That is my exact winter set-up, same size tires and all. I have Blizzak LM-22's. They work fine and ride well. Even if there is no snow, I will switch to these as soon as the weather gets cooler. In cold weather, they really grip well, but if it warms to 70F, they give out. Summer tires are better in the heat, but in the winter it seems to even out.


----------



## Mystikal (Dec 20, 2001)

sshuit said:


> *
> 
> It's fricking november in Canada. Would it be too much to ask to get some fricking snow?
> 
> :banghead: *


That's why I have Pirelli Snowsports, I'm hardly sacrificing ANY traction.


----------



## berford (Sep 10, 2002)

Ack said:


> *I've had the Blizzak LM-22's (225/45/17's) on my car the last two weeks. No snow yet but the dry and wet handling are pretty damn good for a winter tire. The road noise is about the same as my Contisports. They don't grip as well as the Conti's in the dry but at least feel like they handle better in the wet. *


I got the same set up and have exactly the same reaction...so far. They feel good but not quite as good in the corners as the performance tires.


----------



## Sjumper (Jan 16, 2002)

I posted some of my early views of Dunlop WinterSport M2s in another thread. Now, after 2 weeks of driving with them in wet snow, rain, and dry, I am very impressed by them. They must have the stiffest side walls for any winter tire. In fact, they are probably stiffer than most summer performance tires. Cornering is excellent and comparable to the Bridgestone RE730 I use for summer tires. These are only 205/50/17. Very good traction during the bit of wet snow we got and no problem with rain. Braking is not as good but I think the tire width is the reason. Noise level is much lower than the RE730. It has been warm the last view days and the tires haven't behaved any differently.
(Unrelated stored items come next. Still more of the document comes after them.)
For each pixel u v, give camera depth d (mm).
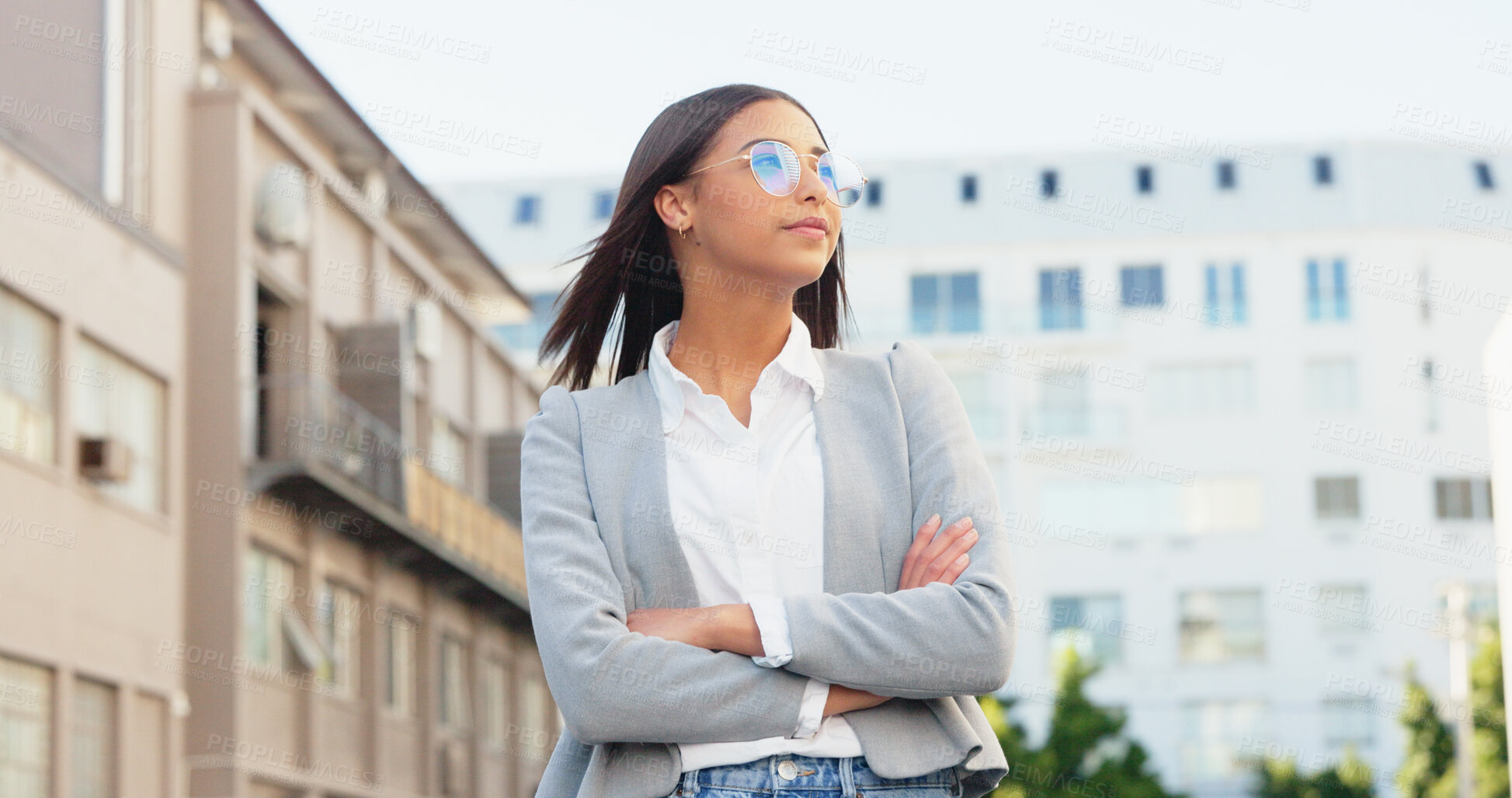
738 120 1973
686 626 1775
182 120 16047
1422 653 33969
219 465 15953
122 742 13766
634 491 1916
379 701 19375
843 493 1889
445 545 20406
The one thing I don't like is the tramlining (likely due to stiff sidewalls). I am used to tramlining since the RE730 are on the M68 staggered setup but I thought going with the 205 width would eliminate it. Oh well. Obviously, the stiff sidewall also makes the ride a little rough. It also results in a more "floaty" ride which is a little annoying.

Hopefully, unlike Geomax, I got 4 good tires.


----------



## geomax (Dec 22, 2001)

Sjumper said:


> *I posted some of my early views of Dunlop WinterSport M2s in another thread. Now, after 2 weeks of driving with them in wet snow, rain, and dry, I am very impressed by them. They must have the stiffest side walls for any winter tire. In fact, they are probably stiffer than most summer performance tires. Cornering is excellent and comparable to the Bridgestone RE730 I use for summer tires. These are only 205/50/17. Very good traction during the bit of wet snow we got and no problem with rain. Braking is not as good but I think the tire width is the reason. Noise level is much lower than the RE730. It has been warm the last view days and the tires haven't behaved any differently.
> 
> The one thing I don't like is the tramlining (likely due to stiff sidewalls). I am used to tramlining since the RE730 are on the M68 staggered setup but I thought going with the 205 width would eliminate it. Oh well. Obviously, the stiff sidewall also makes the ride a little rough. It also results in a more "floaty" ride which is a little annoying.
> 
> Hopefully, unlike Geomax, I got 4 good tires. *


Yes, I had some bad luck initially with them 

But Tirerack took the 2 tires back, no questions asked, and sent me out new ones, which made for a good set. Another reason I wanted to give Michelins a try - quality control.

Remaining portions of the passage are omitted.